(Extracted data begins)

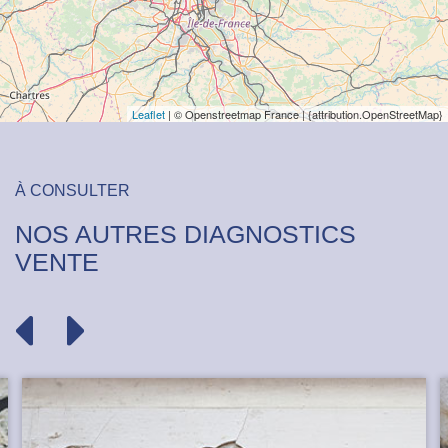
Leaflet
| © Openstreetmap France | {attribution.OpenStreetMap}
À CONSULTER
NOS AUTRES
DIAGNOSTICS
VENTE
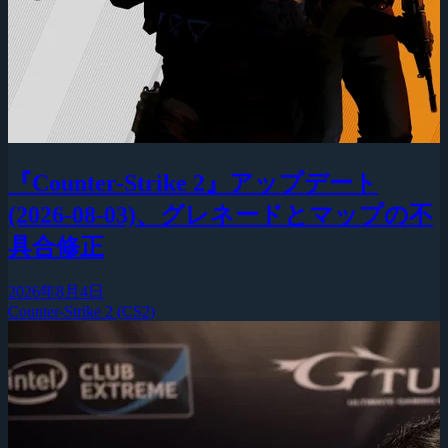
『Counter-Strike 2』アップデート
(2026-08-03)、グレネードとマップの不
具合修正
2026年8月4日
Counter-Strike 2 (CS2)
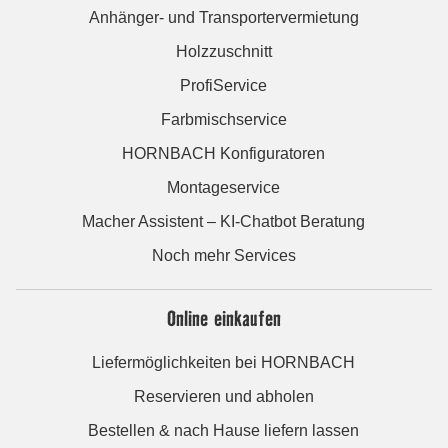
Anhänger- und Transportervermietung
Holzzuschnitt
ProfiService
Farbmischservice
HORNBACH Konfiguratoren
Montageservice
Macher Assistent – KI-Chatbot Beratung
Noch mehr Services
Online einkaufen
Liefermöglichkeiten bei HORNBACH
Reservieren und abholen
Bestellen & nach Hause liefern lassen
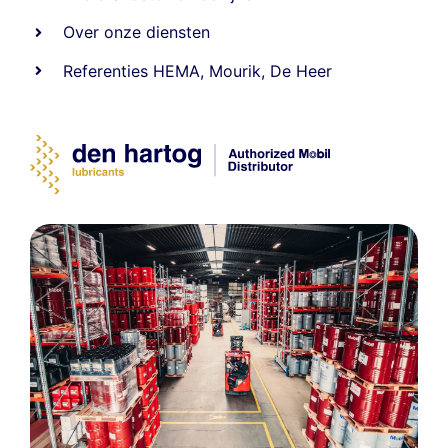
Over onze diensten
Referenties
HEMA
,
Mourik
,
De Heer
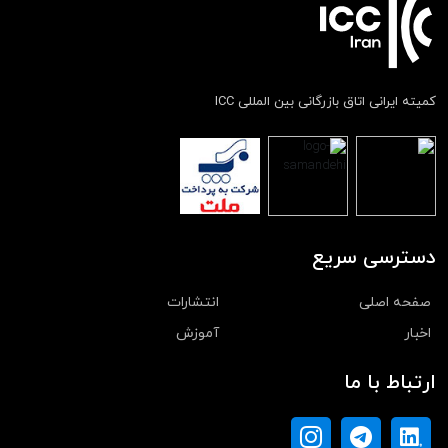
کمیته ایرانی اتاق بازرگانی بین المللی ICC
دسترسی سریع
صفحه اصلی
انتشارات
اخبار
آموزش
ارتباط با ما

(Extracted data ends)

### What to do
Reproduce the transcribed text of every entry above without changes, leaving out the pictures.

### The answer
Leaflet
| © Openstreetmap France | {attribution.OpenStreetMap}
À CONSULTER
NOS AUTRES
DIAGNOSTICS
VENTE
『Counter-Strike 2』アップデート
(2026-08-03)、グレネードとマップの不
具合修正
2026年8月4日
Counter-Strike 2 (CS2)
Anhänger- und Transportervermietung
Holzzuschnitt
ProfiService
Farbmischservice
HORNBACH Konfiguratoren
Montageservice
Macher Assistent – KI-Chatbot Beratung
Noch mehr Services
Online einkaufen
Liefermöglichkeiten bei HORNBACH
Reservieren und abholen
Bestellen & nach Hause liefern lassen
Over onze diensten
Referenties
HEMA
,
Mourik
,
De Heer
کمیته ایرانی اتاق بازرگانی بین المللی ICC
دسترسی سریع
صفحه اصلی
انتشارات
اخبار
آموزش
ارتباط با ما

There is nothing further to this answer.